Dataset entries
"""

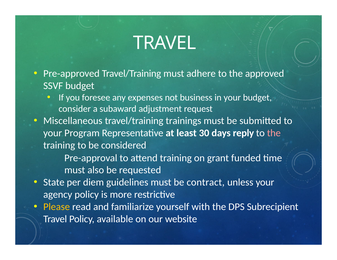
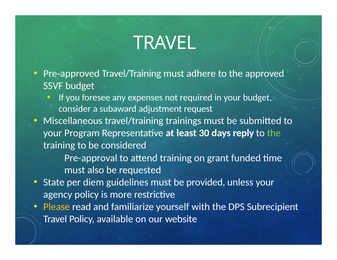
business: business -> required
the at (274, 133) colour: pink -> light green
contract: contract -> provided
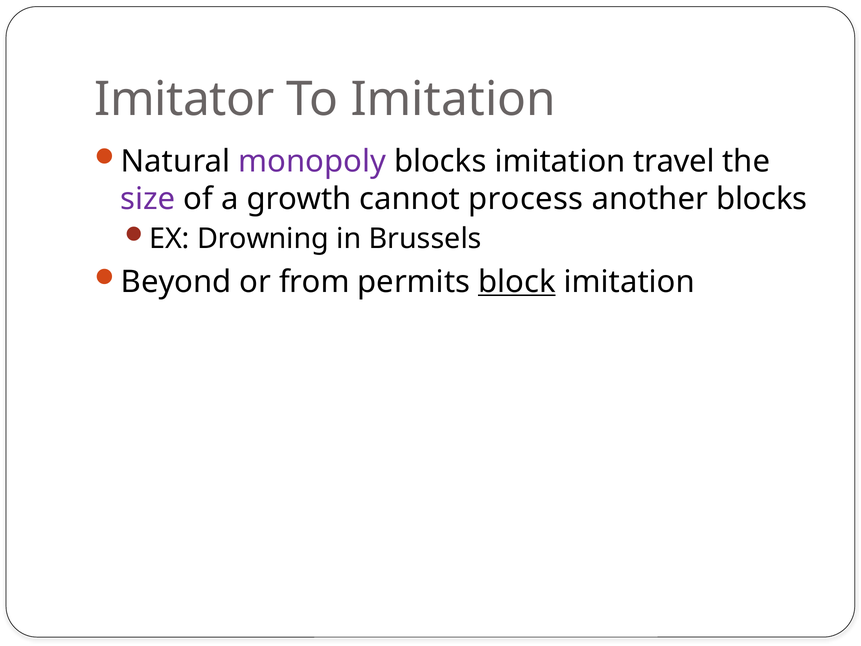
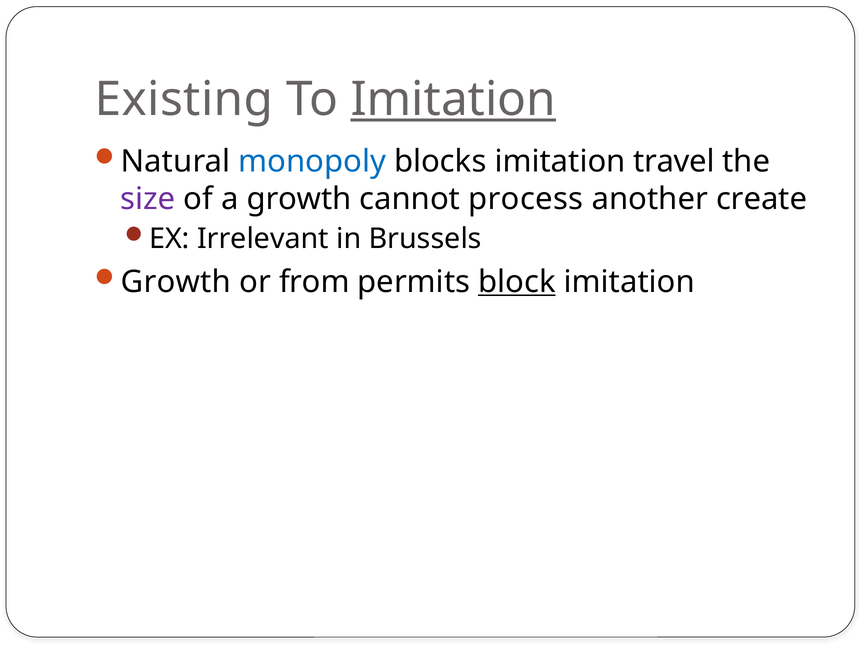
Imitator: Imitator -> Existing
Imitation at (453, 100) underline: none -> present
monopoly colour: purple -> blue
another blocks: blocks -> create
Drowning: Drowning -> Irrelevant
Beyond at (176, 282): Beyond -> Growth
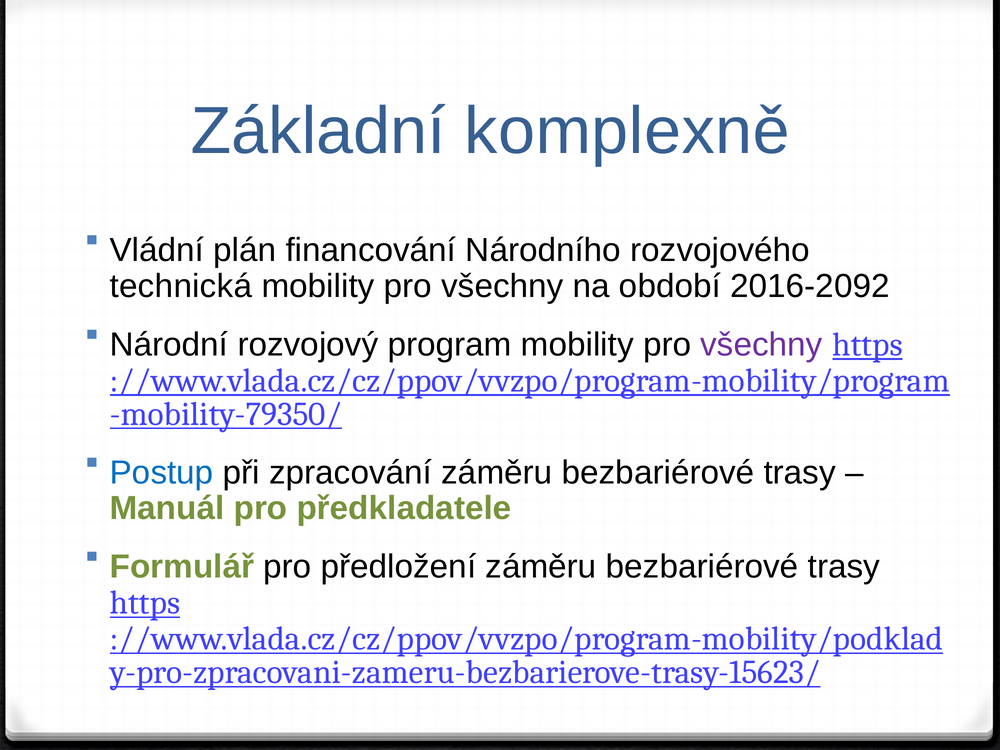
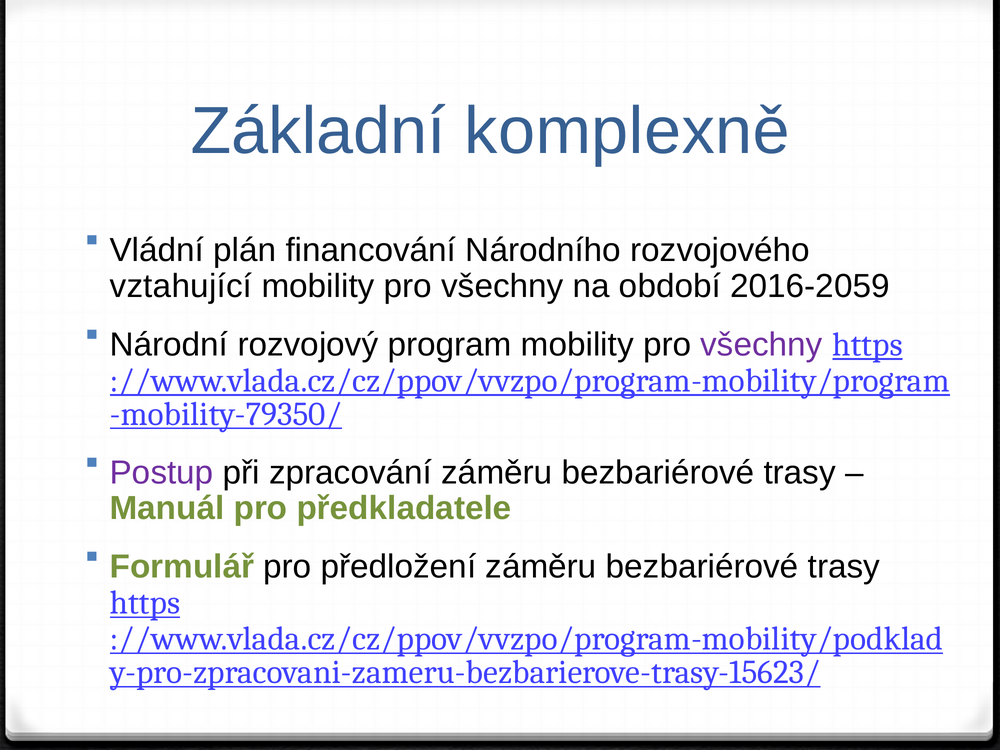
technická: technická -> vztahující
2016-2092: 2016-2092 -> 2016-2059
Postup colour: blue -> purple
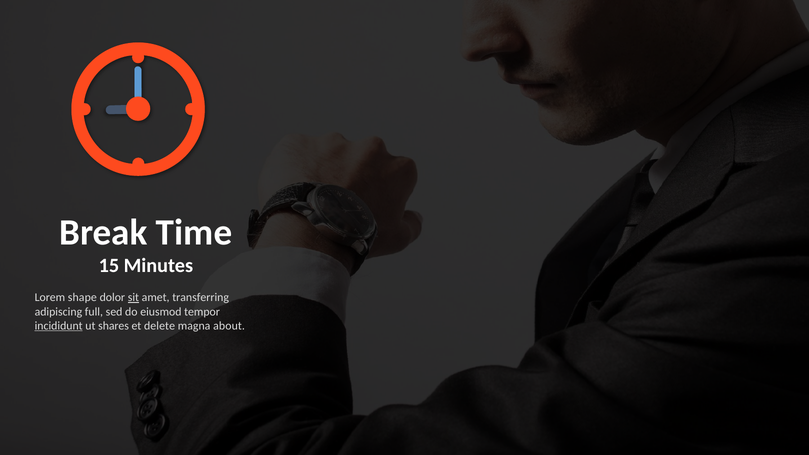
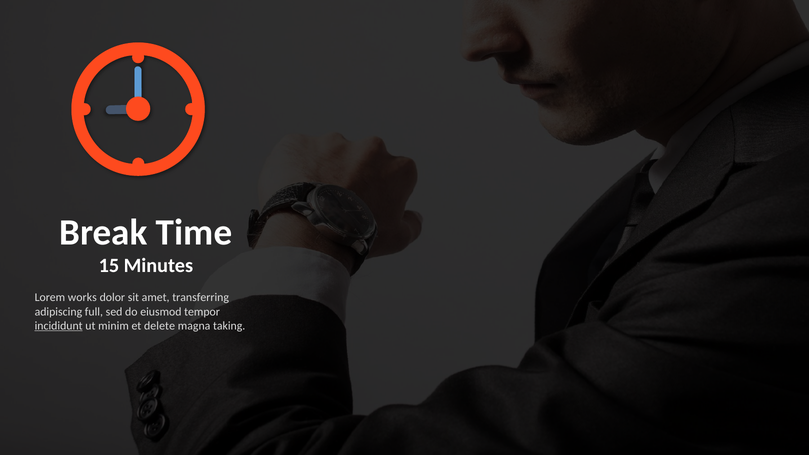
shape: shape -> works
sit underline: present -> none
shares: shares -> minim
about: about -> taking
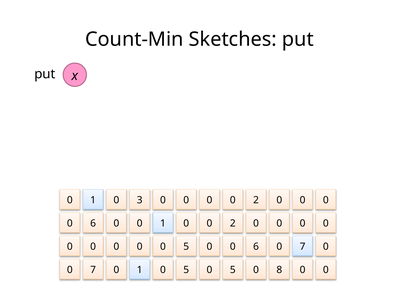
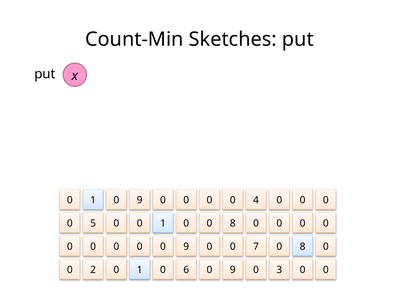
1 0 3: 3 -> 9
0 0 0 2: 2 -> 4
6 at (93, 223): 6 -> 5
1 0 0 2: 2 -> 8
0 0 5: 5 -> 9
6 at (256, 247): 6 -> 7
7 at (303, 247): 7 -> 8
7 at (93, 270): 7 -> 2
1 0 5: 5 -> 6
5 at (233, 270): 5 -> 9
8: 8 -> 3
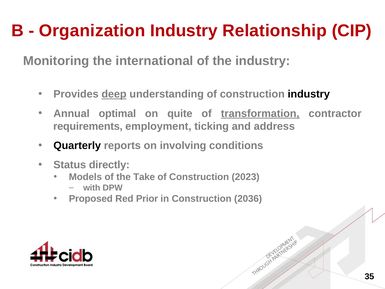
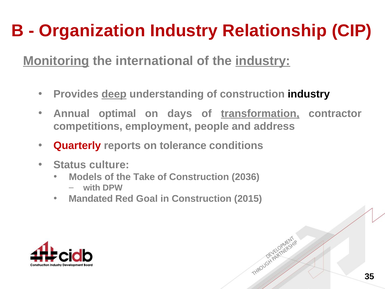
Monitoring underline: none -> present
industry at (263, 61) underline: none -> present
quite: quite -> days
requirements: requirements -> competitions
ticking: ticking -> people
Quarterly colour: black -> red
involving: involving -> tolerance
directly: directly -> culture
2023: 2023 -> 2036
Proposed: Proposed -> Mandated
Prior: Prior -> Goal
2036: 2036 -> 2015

"""

## Set exercise
Count the lines in the data above that contain the word "colour", and reply with the number alone.

## Task result
4